Task goal. Please transcribe the listing that follows exactly; images are to be excluded.

***

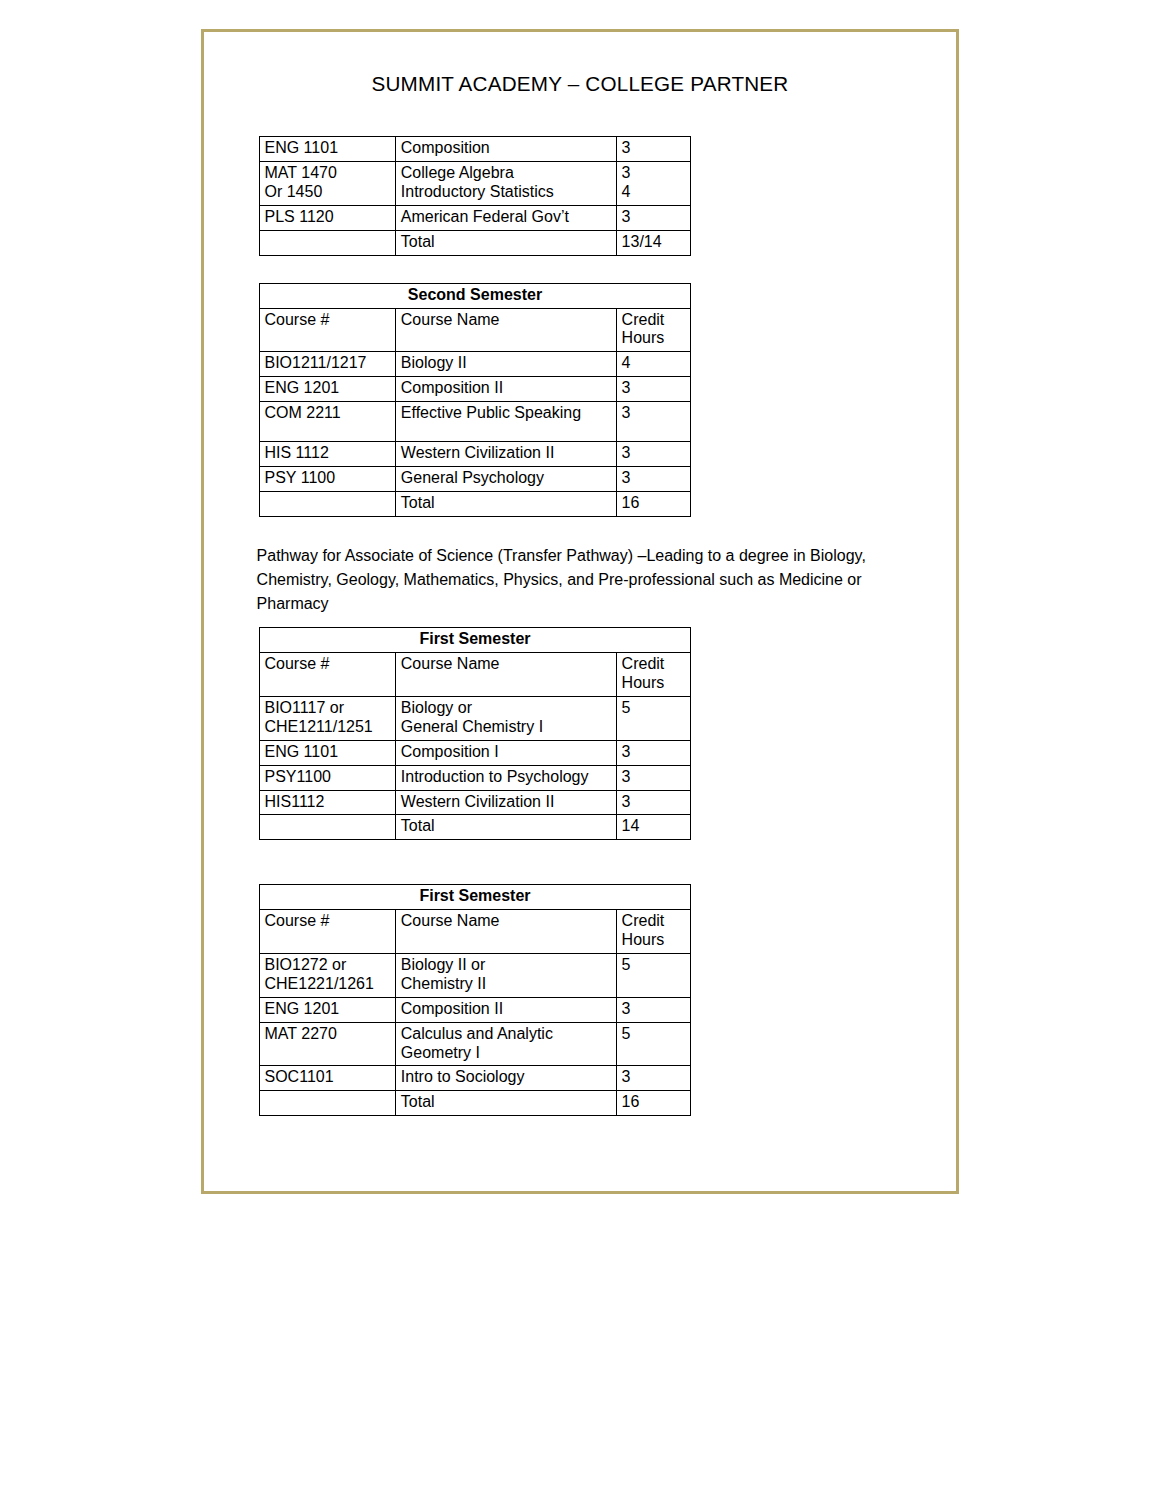SUMMIT ACADEMY – COLLEGE PARTNER
| ENG 1101 | Composition | 3 |
| MAT 1470 Or 1450 | College Algebra Introductory Statistics | 3 4 |
| PLS 1120 | American Federal Gov’t | 3 |
| | Total | 13/14 |
| Second Semester |
| --- |
| Course # | Course Name | Credit Hours |
| BIO1211/1217 | Biology II | 4 |
| ENG 1201 | Composition II | 3 |
| COM 2211 | Effective Public Speaking | 3 |
| HIS 1112 | Western Civilization II | 3 |
| PSY 1100 | General Psychology | 3 |
| | Total | 16 |
Pathway for Associate of Science (Transfer Pathway) –Leading to a degree in Biology, Chemistry, Geology, Mathematics, Physics, and Pre-professional such as Medicine or Pharmacy
| First Semester |
| --- |
| Course # | Course Name | Credit Hours |
| BIO1117 or CHE1211/1251 | Biology or General Chemistry I | 5 |
| ENG 1101 | Composition I | 3 |
| PSY1100 | Introduction to Psychology | 3 |
| HIS1112 | Western Civilization II | 3 |
| | Total | 14 |
| First Semester |
| --- |
| Course # | Course Name | Credit Hours |
| BIO1272 or CHE1221/1261 | Biology II or Chemistry II | 5 |
| ENG 1201 | Composition II | 3 |
| MAT 2270 | Calculus and Analytic Geometry I | 5 |
| SOC1101 | Intro to Sociology | 3 |
| | Total | 16 |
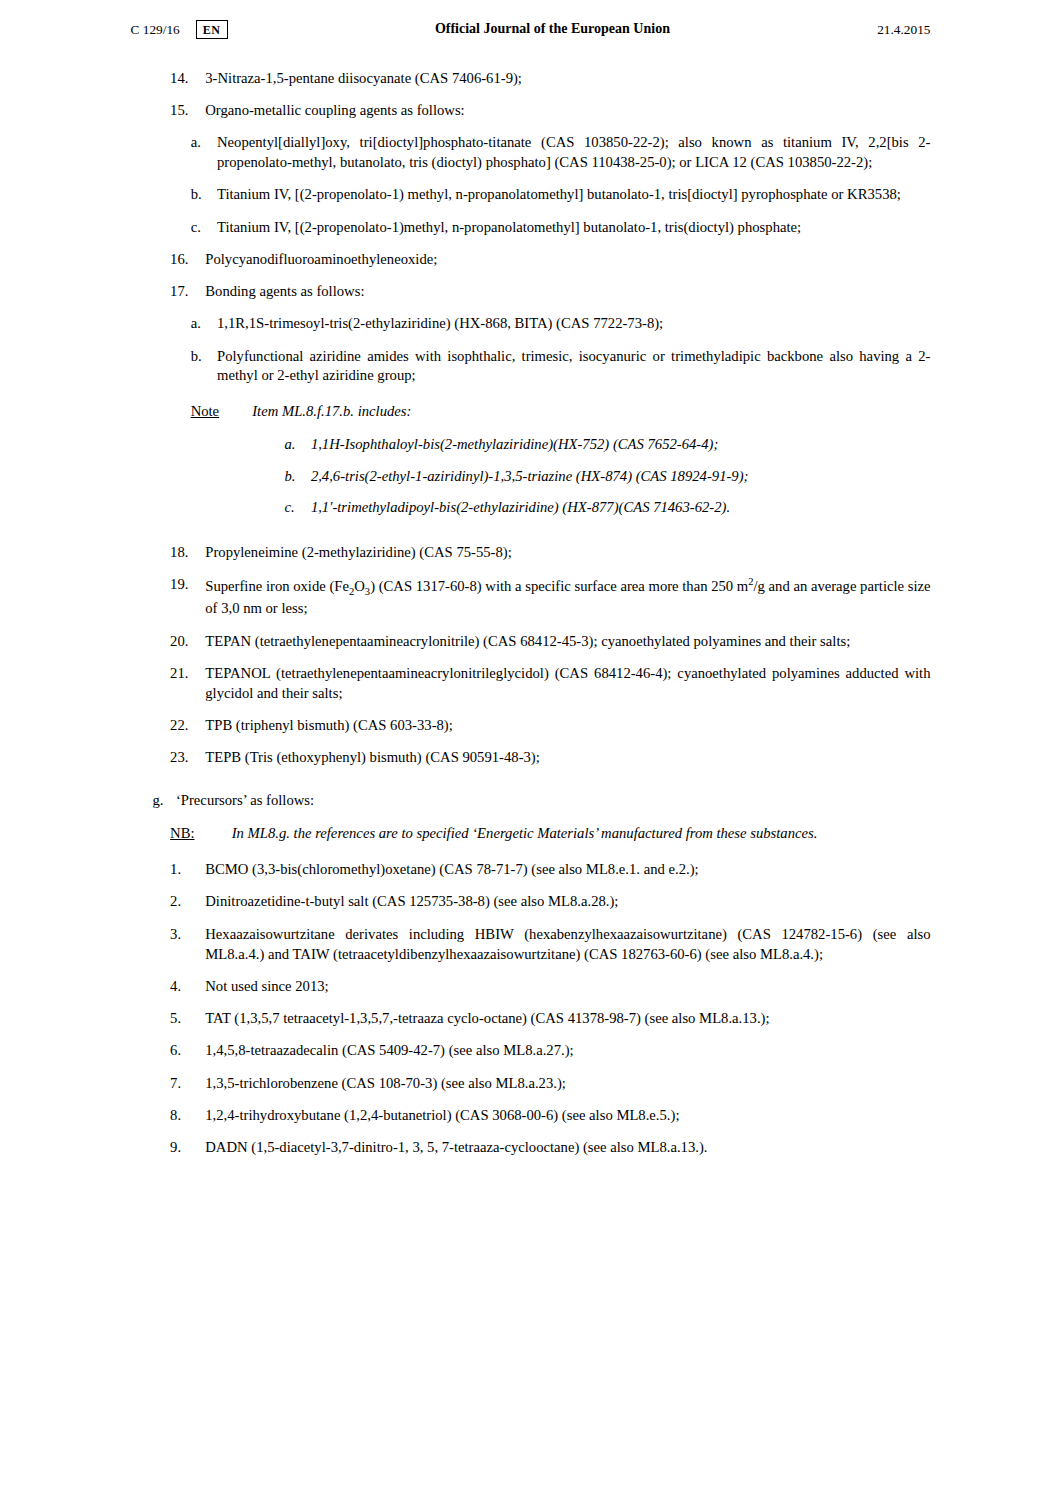C 129/16 EN
Official Journal of the European Union
21.4.2015
14. 3-Nitraza-1,5-pentane diisocyanate (CAS 7406-61-9);
15. Organo-metallic coupling agents as follows:
a. Neopentyl[diallyl]oxy, tri[dioctyl]phosphato-titanate (CAS 103850-22-2); also known as titanium IV, 2,2[bis 2-propenolato-methyl, butanolato, tris (dioctyl) phosphato] (CAS 110438-25-0); or LICA 12 (CAS 103850-22-2);
b. Titanium IV, [(2-propenolato-1) methyl, n-propanolatomethyl] butanolato-1, tris[dioctyl] pyrophosphate or KR3538;
c. Titanium IV, [(2-propenolato-1)methyl, n-propanolatomethyl] butanolato-1, tris(dioctyl) phosphate;
16. Polycyanodifluoroaminoethyleneoxide;
17. Bonding agents as follows:
a. 1,1R,1S-trimesoyl-tris(2-ethylaziridine) (HX-868, BITA) (CAS 7722-73-8);
b. Polyfunctional aziridine amides with isophthalic, trimesic, isocyanuric or trimethyladipic backbone also having a 2-methyl or 2-ethyl aziridine group;
Note
Item ML.8.f.17.b. includes:
a. 1,1H-Isophthaloyl-bis(2-methylaziridine)(HX-752) (CAS 7652-64-4);
b. 2,4,6-tris(2-ethyl-1-aziridinyl)-1,3,5-triazine (HX-874) (CAS 18924-91-9);
c. 1,1′-trimethyladipoyl-bis(2-ethylaziridine) (HX-877)(CAS 71463-62-2).
18. Propyleneimine (2-methylaziridine) (CAS 75-55-8);
19. Superfine iron oxide (Fe2O3) (CAS 1317-60-8) with a specific surface area more than 250 m2/g and an average particle size of 3,0 nm or less;
20. TEPAN (tetraethylenepentaamineacrylonitrile) (CAS 68412-45-3); cyanoethylated polyamines and their salts;
21. TEPANOL (tetraethylenepentaamineacrylonitrileglycidol) (CAS 68412-46-4); cyanoethylated polyamines adducted with glycidol and their salts;
22. TPB (triphenyl bismuth) (CAS 603-33-8);
23. TEPB (Tris (ethoxyphenyl) bismuth) (CAS 90591-48-3);
g. ‘Precursors’ as follows:
NB: In ML8.g. the references are to specified ‘Energetic Materials’ manufactured from these substances.
1. BCMO (3,3-bis(chloromethyl)oxetane) (CAS 78-71-7) (see also ML8.e.1. and e.2.);
2. Dinitroazetidine-t-butyl salt (CAS 125735-38-8) (see also ML8.a.28.);
3. Hexaazaisowurtzitane derivates including HBIW (hexabenzylhexaazaisowurtzitane) (CAS 124782-15-6) (see also ML8.a.4.) and TAIW (tetraacetyldibenzylhexaazaisowurtzitane) (CAS 182763-60-6) (see also ML8.a.4.);
4. Not used since 2013;
5. TAT (1,3,5,7 tetraacetyl-1,3,5,7,-tetraaza cyclo-octane) (CAS 41378-98-7) (see also ML8.a.13.);
6. 1,4,5,8-tetraazadecalin (CAS 5409-42-7) (see also ML8.a.27.);
7. 1,3,5-trichlorobenzene (CAS 108-70-3) (see also ML8.a.23.);
8. 1,2,4-trihydroxybutane (1,2,4-butanetriol) (CAS 3068-00-6) (see also ML8.e.5.);
9. DADN (1,5-diacetyl-3,7-dinitro-1, 3, 5, 7-tetraaza-cyclooctane) (see also ML8.a.13.).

***

Result for this task.
SUMMIT ACADEMY – COLLEGE PARTNER
| ENG 1101 | Composition | 3 |
| MAT 1470 Or 1450 | College Algebra Introductory Statistics | 3 4 |
| PLS 1120 | American Federal Gov’t | 3 |
| | Total | 13/14 |
| Second Semester |
| --- |
| Course # | Course Name | Credit Hours |
| BIO1211/1217 | Biology II | 4 |
| ENG 1201 | Composition II | 3 |
| COM 2211 | Effective Public Speaking | 3 |
| HIS 1112 | Western Civilization II | 3 |
| PSY 1100 | General Psychology | 3 |
| | Total | 16 |
Pathway for Associate of Science (Transfer Pathway) –Leading to a degree in Biology, Chemistry, Geology, Mathematics, Physics, and Pre-professional such as Medicine or Pharmacy
| First Semester |
| --- |
| Course # | Course Name | Credit Hours |
| BIO1117 or CHE1211/1251 | Biology or General Chemistry I | 5 |
| ENG 1101 | Composition I | 3 |
| PSY1100 | Introduction to Psychology | 3 |
| HIS1112 | Western Civilization II | 3 |
| | Total | 14 |
| First Semester |
| --- |
| Course # | Course Name | Credit Hours |
| BIO1272 or CHE1221/1261 | Biology II or Chemistry II | 5 |
| ENG 1201 | Composition II | 3 |
| MAT 2270 | Calculus and Analytic Geometry I | 5 |
| SOC1101 | Intro to Sociology | 3 |
| | Total | 16 |
C 129/16 EN
Official Journal of the European Union
21.4.2015
14. 3-Nitraza-1,5-pentane diisocyanate (CAS 7406-61-9);
15. Organo-metallic coupling agents as follows:
a. Neopentyl[diallyl]oxy, tri[dioctyl]phosphato-titanate (CAS 103850-22-2); also known as titanium IV, 2,2[bis 2-propenolato-methyl, butanolato, tris (dioctyl) phosphato] (CAS 110438-25-0); or LICA 12 (CAS 103850-22-2);
b. Titanium IV, [(2-propenolato-1) methyl, n-propanolatomethyl] butanolato-1, tris[dioctyl] pyrophosphate or KR3538;
c. Titanium IV, [(2-propenolato-1)methyl, n-propanolatomethyl] butanolato-1, tris(dioctyl) phosphate;
16. Polycyanodifluoroaminoethyleneoxide;
17. Bonding agents as follows:
a. 1,1R,1S-trimesoyl-tris(2-ethylaziridine) (HX-868, BITA) (CAS 7722-73-8);
b. Polyfunctional aziridine amides with isophthalic, trimesic, isocyanuric or trimethyladipic backbone also having a 2-methyl or 2-ethyl aziridine group;
Note
Item ML.8.f.17.b. includes:
a. 1,1H-Isophthaloyl-bis(2-methylaziridine)(HX-752) (CAS 7652-64-4);
b. 2,4,6-tris(2-ethyl-1-aziridinyl)-1,3,5-triazine (HX-874) (CAS 18924-91-9);
c. 1,1′-trimethyladipoyl-bis(2-ethylaziridine) (HX-877)(CAS 71463-62-2).
18. Propyleneimine (2-methylaziridine) (CAS 75-55-8);
19. Superfine iron oxide (Fe2O3) (CAS 1317-60-8) with a specific surface area more than 250 m2/g and an average particle size of 3,0 nm or less;
20. TEPAN (tetraethylenepentaamineacrylonitrile) (CAS 68412-45-3); cyanoethylated polyamines and their salts;
21. TEPANOL (tetraethylenepentaamineacrylonitrileglycidol) (CAS 68412-46-4); cyanoethylated polyamines adducted with glycidol and their salts;
22. TPB (triphenyl bismuth) (CAS 603-33-8);
23. TEPB (Tris (ethoxyphenyl) bismuth) (CAS 90591-48-3);
g. ‘Precursors’ as follows:
NB: In ML8.g. the references are to specified ‘Energetic Materials’ manufactured from these substances.
1. BCMO (3,3-bis(chloromethyl)oxetane) (CAS 78-71-7) (see also ML8.e.1. and e.2.);
2. Dinitroazetidine-t-butyl salt (CAS 125735-38-8) (see also ML8.a.28.);
3. Hexaazaisowurtzitane derivates including HBIW (hexabenzylhexaazaisowurtzitane) (CAS 124782-15-6) (see also ML8.a.4.) and TAIW (tetraacetyldibenzylhexaazaisowurtzitane) (CAS 182763-60-6) (see also ML8.a.4.);
4. Not used since 2013;
5. TAT (1,3,5,7 tetraacetyl-1,3,5,7,-tetraaza cyclo-octane) (CAS 41378-98-7) (see also ML8.a.13.);
6. 1,4,5,8-tetraazadecalin (CAS 5409-42-7) (see also ML8.a.27.);
7. 1,3,5-trichlorobenzene (CAS 108-70-3) (see also ML8.a.23.);
8. 1,2,4-trihydroxybutane (1,2,4-butanetriol) (CAS 3068-00-6) (see also ML8.e.5.);
9. DADN (1,5-diacetyl-3,7-dinitro-1, 3, 5, 7-tetraaza-cyclooctane) (see also ML8.a.13.).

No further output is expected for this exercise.